*** Exercise text ***

Saturday, June 27, 2009

On Free-Range Kids

There are a lot of uninteresting one-cause blogs out there where strident people exorcise their own demons by beating dead hobbyhorses for the edification of the rest of us. Lenore Skenazy's Free Range Kids isn't one of them. It operates on a pretty simple thesis: American parents are driving themselves crazy with concern and smothering their children with illusory safety, all while America is as safe a place for children as it was in 1970. Quite simply, she's out to change the way Americans raise their kids. This interview with Salon lays out the argument pretty nicely. A few excerpts:
What are the statistics about crimes against children? What is the news that we're not hearing?

The crime rate today is equal to what it was back in 1970. In the '70s and '80s, crime was climbing. It peaked around 1993, and since then it's been going down.

If you were a child in the '70s or the '80s and were allowed to go visit your friend down the block, or ride your bike to the library, or play in the park without your parents accompanying you, your children are no less safe than you were.

But it feels so completely different, and we're told that it's completely different, and frankly, when I tell people that it's the same, nobody believes me. We're living in really safe times, and it's hard to believe.

[...]

Then there are products out there that will prevent [anything] from happening. Here is a helmet your child could wear when she starts to toddle, lest she fall over and split her head open and die, or suffer traumatic brain injury.

Kids have been toddling -- it's a whole stage we actually call toddlerhood -- ever since we started walking upright, which has been a pretty successful experiment for the human species. But now you're supposed to think that it's too dangerous for a kid to do without extra protection and without extra supervision and without this stupid thing you can buy.

There are kneepads that you're supposed to put on your kid because crawling is considered too dangerous for the knees, as if knees weren't built for crawling. That's why they're cute and dimpled and fat.

Everything that we do has a product that we can buy that's supposed to make our kids safer, as if they're born without the requisite accoutrements. Then there is something we can do as parents to be more careful, to be more protective. The assumption behind all of that is that if you are a good parent, you should be protecting your child from 100 percent of anything that could possibly go wrong, and if not, you will be blamed and Larry King will shake his finger at you.
I'm probably one of the few single young men reading Skenazy's blog, but I was a Free-Range Kid, and I'll likely have a couple myself someday. Beyond that, the child-safety hysteria is a microcosm of larger societal forces. It is fed by the same psychological quirk that cripples security planning and counterterrorism, namely that human beings are pretty terrible at internalizing probabilities, and particularly terrible at estimating probabilities of things that scare us. Really, Lenore Skenazy is the Bruce Schneier of child-rearing.

6 comments:

Elephantschild said...

I generally agree, except when it comes to putting my 7 year old daughter unaccompanied into the company of adult men whom I do not know and which are not trusted close relatives.

I won't let Sparkle roam in and out of neighborhood houses, which seems to be customary around here.

And she will not spend the night at a friend's house if the Dad is not a close personal friend of ours, and maybe not even then.

But otherwise, I love the premise of the blog. It's no wonder so many teens are infantilized; they're being raised to be so.

Hannah said...

I was, to some extent, a free-range kid as well. 'Tis the best way!

EC, how will Sparkle ever learn how to wear "lady shoes" (Evan :D) if she doesn't spend time in such company? :P

Elephantschild said...

::snort:: The way it's going, the only thing Sparkle will ever use "lady shoes" for is to clock people in the head!

*** End of Exercise text ***

**Work task A**
Copy the post on free-range kids word for word from "And she will" to "Hannah said...".
**Work task B**
In the post on free-range kids, list every activity that the interview says a child of the '70s or '80s might have been allowed to do.
The rows that follow have no connection to the post on free-range kids.

*** Dataset extract ***

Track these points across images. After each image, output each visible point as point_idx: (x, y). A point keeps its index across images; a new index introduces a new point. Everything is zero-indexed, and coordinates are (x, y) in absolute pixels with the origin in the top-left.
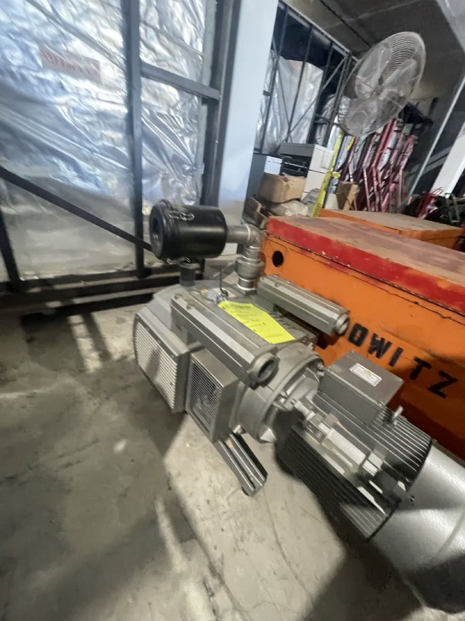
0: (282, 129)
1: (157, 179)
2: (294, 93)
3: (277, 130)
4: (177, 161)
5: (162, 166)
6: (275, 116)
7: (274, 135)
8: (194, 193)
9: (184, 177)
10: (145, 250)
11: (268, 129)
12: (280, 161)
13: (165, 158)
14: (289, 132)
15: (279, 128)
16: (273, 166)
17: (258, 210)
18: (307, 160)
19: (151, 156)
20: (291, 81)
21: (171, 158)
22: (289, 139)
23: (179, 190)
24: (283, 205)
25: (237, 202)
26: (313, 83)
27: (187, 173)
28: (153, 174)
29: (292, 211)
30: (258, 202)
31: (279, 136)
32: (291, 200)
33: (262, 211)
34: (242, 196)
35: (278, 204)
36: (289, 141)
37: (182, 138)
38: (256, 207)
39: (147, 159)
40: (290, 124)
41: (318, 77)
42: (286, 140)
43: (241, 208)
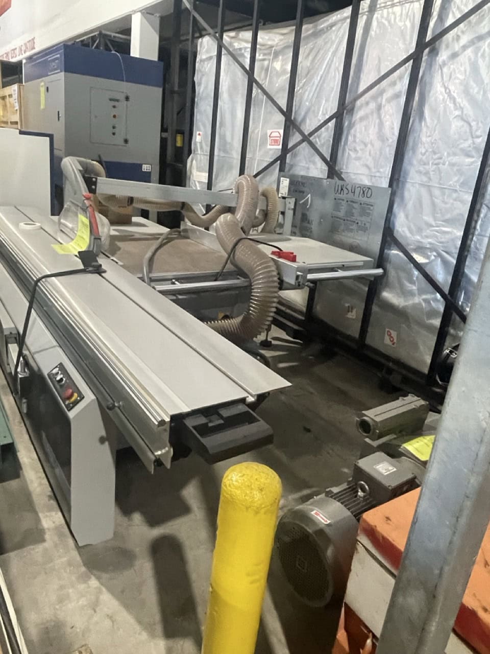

*** End of Dataset extract ***

**Final answer A**
And she will not spend the night at a friend's house if the Dad is not a close personal friend of ours, and maybe not even then.

But otherwise, I love the premise of the blog. It's no wonder so many teens are infantilized; they're being raised to be so.

Hannah said...

**Final answer B**
- Visit a friend down the block
- Ride a bike to the library
- Play in the park without parents along